23 Ekim 2011 tarihinde 7.2 şiddetindeki deprem sonunda, Van ilinde ve Erciş ilçesinde 28 bin 500 bina hasar görmüştür. 11 bin 317 orta hasarlı binanın kısmen onarımı ile ihya edileceği bilirkişi raporu sonucu anlaşılmıştır. Devlet, orta hasarlı bir bina için “yıkmaya gerek yok” raporu verilirse, daire başına 15 bin lira, faizsiz, 20 yıl vadeli ve ilk iki yılı ödemesiz kredi verecek. Yıkılan bazı köyler için ise, köylü evimizi TOKİ yapsın derse, TOKİ hemen devreye girecek, köylü ben yapacağım derse EYY (Evini Yapana Yardım) modeli devreye girecek. Ev için 40 bin lira, ahır için 15 bin lira toplam 55 bin lira 20 yıl vadeli, ilk iki yıl ödemesiz ve faizsiz kredi verilecek. Bu arada, resmi rakamlara göre Van’dan ülkenin çeşitli yörelerine 300 bin civarında kişi göç etmiştir. Çünkü, 2012 kışı çok şiddetli geçen bir mevsim olmuş, geceleri soğuk eksi 30 dereceye kadar düşmüştür. Devlet, halkı ile, sivil toplum örgütleri ile, belediyeler ile el ele vererek, halkı çadır kentlerden kurtarmak için var gücü ile çalışmıştır. Ve devreye sokulan TOKİ’nin yoğun kar yağışına, gecenin eksi 30 soğuğuna rağmen 15.323 konut bitirilmiş, 100 bloğun da kaba inşaatına başlanılmıştır. Bu arada 25 okul, 24 cami ve 13 adet büfe de hizmete açılmıştır. Van ve Erciş’te başlangıçta çadır kentlerde, soğuk kışta yaşam mücadelesi verenler artık konteynırlara nakledilmişler, böylece daha mükemmel şartlarda yaşamaları için hiçbir fedakarlıktan kaçınılmamıştır. Halen 168 bin 334 kişi konteynırlarda barınmaktadırlar. Hükümetimiz, Başbakan R.Tayyip Erdoğan’ın ağzından Van ve Erciş halkımızı en son 2012’nin ağustosuna kadar kalıcı evlerine yerleştireceğiz taahhüdü, yerine getirilecektir. Depremin ardından ana muhalefet partisi genel başkanı Kemal Kılıçdaroğlu, Van ve Erciş’e gitmiş, halkla görüşmüş ve yapılan işleri görmüş, gerekli eleştirilerini yapmıştı. Muhalefetin bir görevi de, yapılan işleri görüp, hem halka, hem de yapanlara moral vermek için yapıcı tenkitlerde bulunmaktır. Her iş hakkında kara tablo çizmek muhalefet olmanın gereği olmamalıdır. Çünkü, halk işi yerinde görüyor, yaşıyor ve güneş balçıkla sıvanmıyor.
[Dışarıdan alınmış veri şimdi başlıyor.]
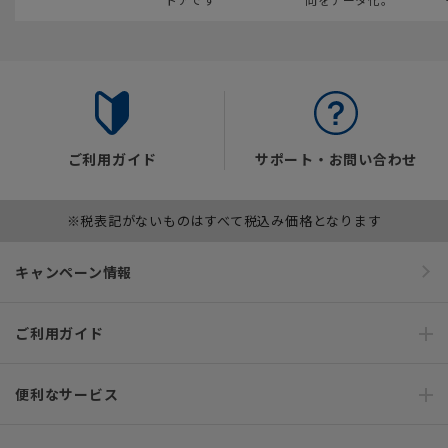
ご利用ガイド
サポート・お問い合わせ
※税表記がないものはすべて税込み価格となります
キャンペーン情報
ご利用ガイド
便利なサービス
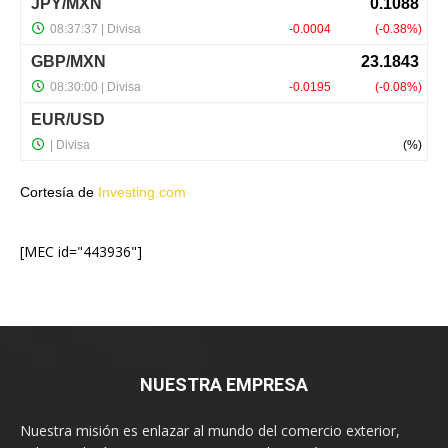
Cortesía de
Investing.com
[MEC id="443936"]
NUESTRA EMPRESA
Nuestra misión es enlazar al mundo del comercio exterior,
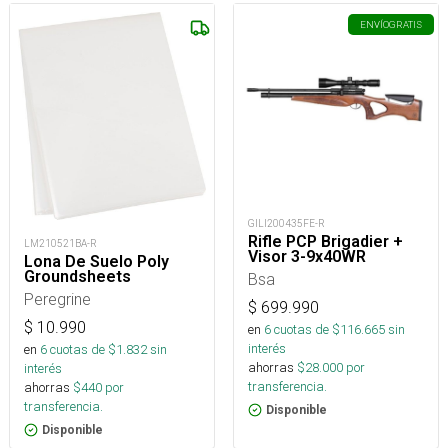
ENVÍO
GRATIS
GILI200435FE-R
Rifle PCP Brigadier +
LM210521BA-R
Visor 3-9x40WR
Lona De Suelo Poly
Groundsheets
Bsa
Peregrine
$
699.990
$
10.990
en
6
cuotas de $
116.665
sin
interés
en
6
cuotas de $
1.832
sin
ahorras
$
28.000
por
interés
transferencia.
ahorras
$
440
por
transferencia.
Disponible
Disponible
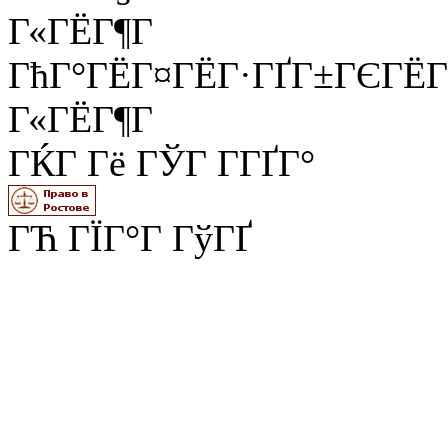
Г«ГЁГ¶Г
ГћГ°ГЁГ¤ГЁГ·ГҐГ±ГЄГЁГ
Г«ГЁГ¶Г
ГЌГ Гё ГЎГ Г­ГҐГ°
ГЋ ГЇГ°Г ГўГҐ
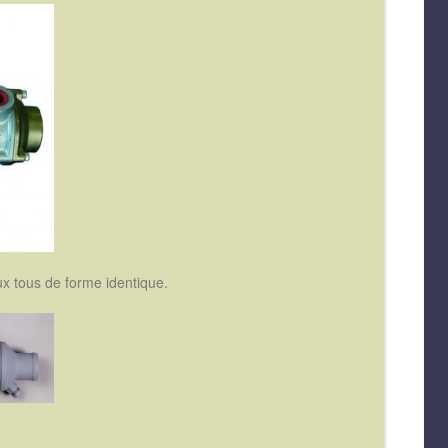
ux tous de forme identique.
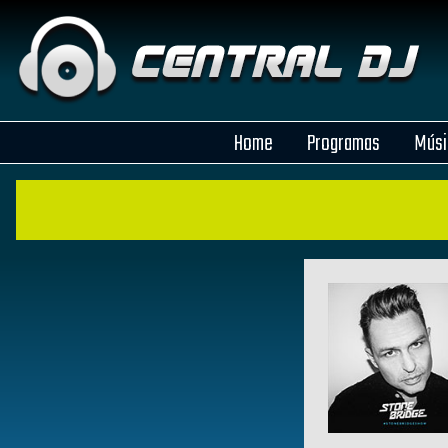
Home
Programas
Músi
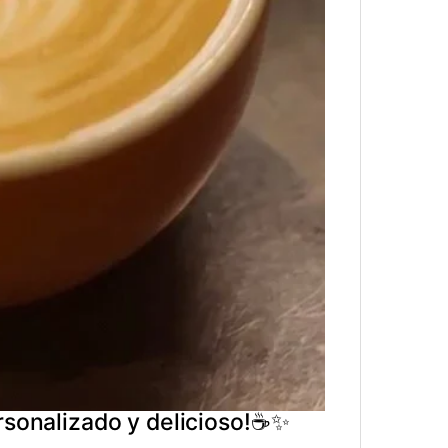
ersonalizado y delicioso!☕✨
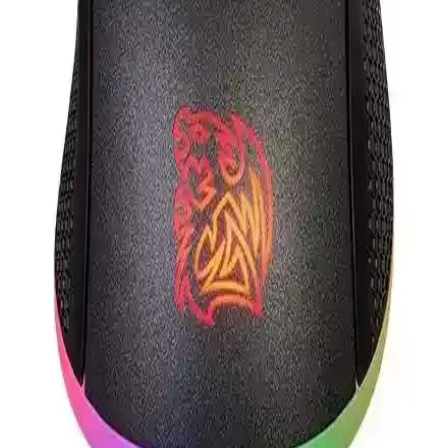
Attack Shark X11 ve X3 Oyun Faresi
Karşılaştırması: Özellikler ve Performans Analizi
Attack Shark X11 ve X3 oyun fareleri, yüksek DPI, ergonomi ve
bağlantı seçenekleriyle öne çıkıyor. X11 kablosuz ve hafif, X3 ise
yüksek DPI ve RGB ile profesyonel ve casual oyunculara hitap
ediyor.
Asus Tuf Gaming M3 Aura Sync RGB ve Logitech
M240 Sessiz Kablosuz Mouse Karşılaştırması
Asus Tuf Gaming M3 Aura Sync RGB ve Logitech M240 sessiz
kablosuz mouse'un performans, tasarım ve kullanım avantajlarını
karşılaştırıyoruz.
Attack Shark R1 Superlıght Kablosuz ve Razer
Deathadder Essential Kablolu Oyuncu Fareleri
Karşılaştırması
Attack Shark R1 Superlıght kablosuz fare ve Razer Deathadder
Essential kablolu fareyi detaylı karşılaştırıyoruz. Performans,
ergonomi ve dayanıklılık açısından farkları öğrenin.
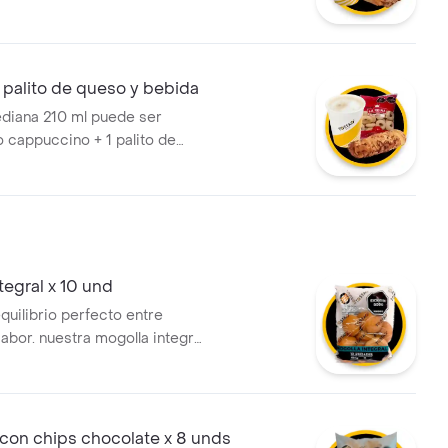
tao de 50g de choco chips o
lección en cada categoría!
 palito de queso y bebida
diana 210 ml puede ser
 cappuccino + 1 palito de
ostao (tradicional o integral) +
horneadas (18g). ¡tú eliges!
tegral x 10 und
equilibrio perfecto entre
sabor. nuestra mogolla integral
miga suave y un alto
 fibra, ideal para un
ludable o una merienda
que artesanal de tostao' listo
con chips chocolate x 8 unds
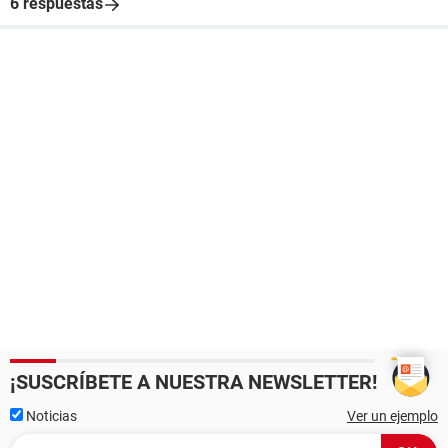
6 respuestas
¡SUSCRÍBETE A NUESTRA NEWSLETTER!
Noticias
Ver un ejemplo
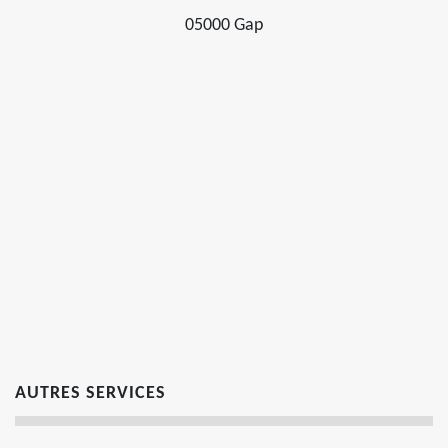
05000 Gap
AUTRES SERVICES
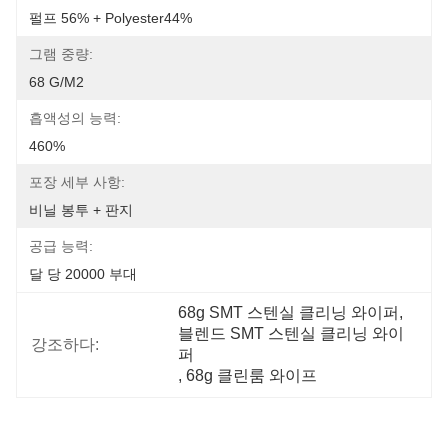
펄프 56% + Polyester44%
그램 중량:
68 G/m2
흡액성의 능력:
460%
포장 세부 사항:
비닐 봉투 + 판지
공급 능력:
달 당 20000 부대
68g SMT 스텐실 클리닝 와이퍼
, 
블렌드 SMT 스텐실 클리닝 와이
강조하다:
퍼
, 
68g 클린룸 와이프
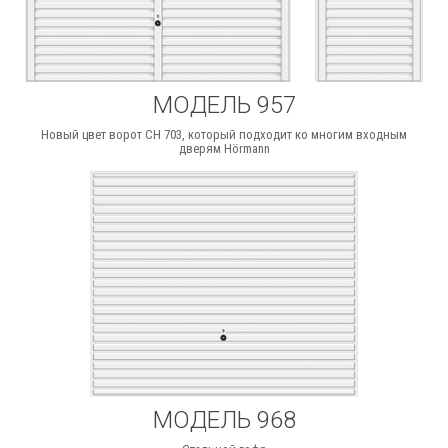
МОДЕЛЬ 957
Новый цвет ворот СН 703, который подходит ко многим входным
дверям Hörmann
МОДЕЛЬ 968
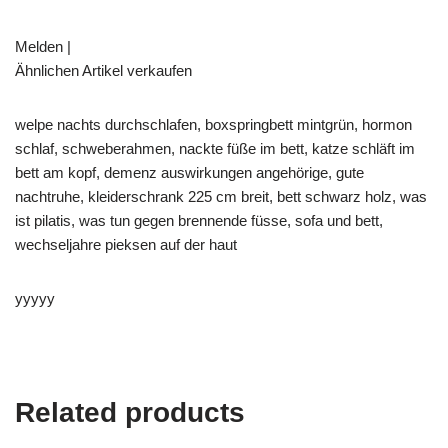
Melden |
Ähnlichen Artikel verkaufen
welpe nachts durchschlafen, boxspringbett mintgrün, hormon
schlaf, schweberahmen, nackte füße im bett, katze schläft im
bett am kopf, demenz auswirkungen angehörige, gute
nachtruhe, kleiderschrank 225 cm breit, bett schwarz holz, was
ist pilatis, was tun gegen brennende füsse, sofa und bett,
wechseljahre pieksen auf der haut
yyyyy
Related products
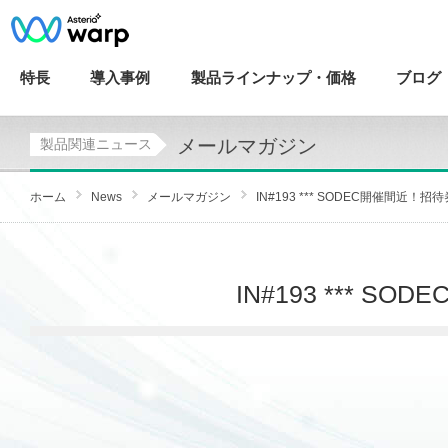
特長
導入
事例
製品ラインナップ・
価格
ブログ
メールマガジン
製品関連ニュース
ホーム
News
メールマガジン
IN#193 *** SODEC開催間近！招
IN#193 *** 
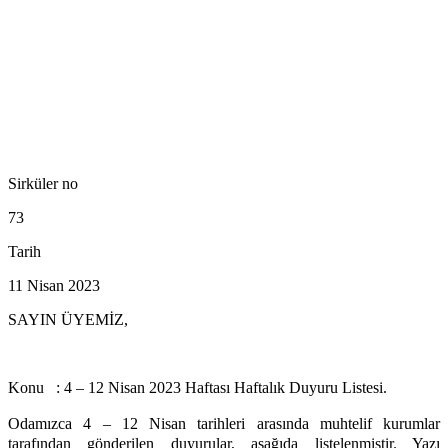
Sirküler no
73
Tarih
11 Nisan 2023
SAYIN ÜYEMİZ,
Konu : 4 – 12 Nisan 2023 Haftası Haftalık Duyuru Listesi.
Odamızca 4 – 12 Nisan tarihleri arasında muhtelif kurumlar
tarafından gönderilen duyurular, aşağıda listelenmiştir. Yazı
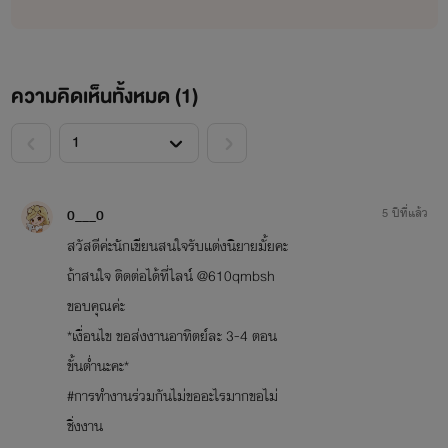
ความคิดเห็นทั้งหมด (
1
)
<
>
0___0
5 ปีที่แล้ว
สวัสดีค่ะนักเขียนสนใจรับแต่งนิยายมั้ยคะ
ถ้าสนใจ ติดต่อได้ที่ไลน์ @610qmbsh
ขอบคุณค่ะ
*เงื่อนไข ขอส่งงานอาทิตย์ละ 3-4 ตอน
ขั้นต่ำนะคะ*
#การทำงานร่วมกันไม่ขออะไรมากขอไม่
ชิ่งงาน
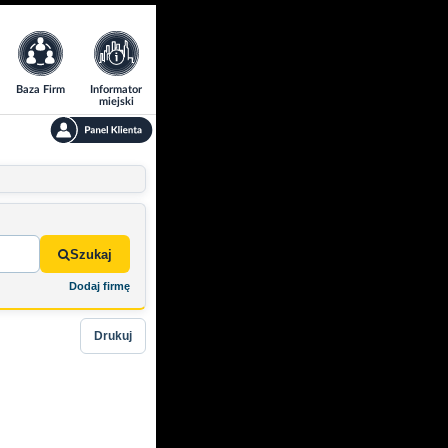
Baza Firm
Informator
miejski
Szukaj
Dodaj firmę
Drukuj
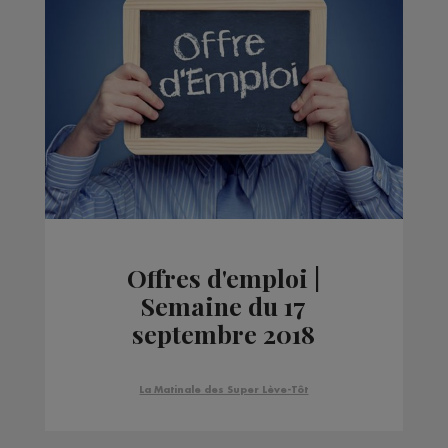
Offres d'emploi |
Semaine du 17
septembre 2018
La Matinale des Super Lève-Tôt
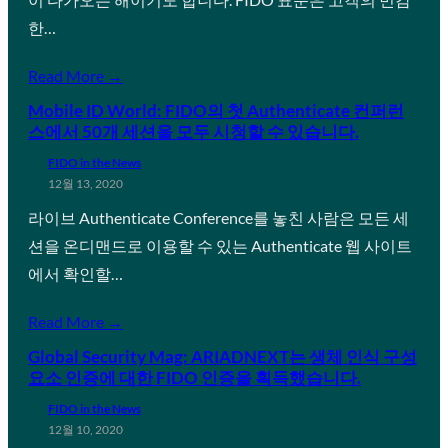
한…
Read More →
Mobile ID World: FIDO의 첫 Authenticate 컨퍼런
스에서 50개 세션을 모두 시청할 수 있습니다.
FIDO in the News
12월 13, 2020
라이브 Authenticate Conference를 놓친 사람은 모든 세
션을 온디맨드로 이용할 수 있는 Authenticate 웹 사이트
에서 확인할…
Read More →
Global Security Mag: ARIADNEXT는 생체 인식 구성
요소 인증에 대한 FIDO 인증을 획득했습니다.
FIDO in the News
12월 10, 2020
Deprem kuşağında bulunan ülkemizde depremle yaşamaya alışmamız lazımdır. Ancak, yapılanların depreme dayanıklı olması iktiza etmektedir. Japonya, somut örneklerden bir ülkedir. Japonlar, her şeyini depreme dayanıklı yapmışlardır. TOKİ’nin de bu şekilde hareket ettiğini biliyoruz. İleri ki yıllarda, herhangi bir yer sarsıntısı olursa, öyle inanıyoruz ki, halkımız artık ne büyük yıkıntıya maruz kalacak nede binlerce ölü ile karşılaşacaktır.
Allah, böyle bir felaketi göstermesin temennisi ile Alanyalı Melike öğretmenin şahsında Van ve Erciş’te şehit olan öğretmenlerimize ve halkımıza rahmet diliyorum.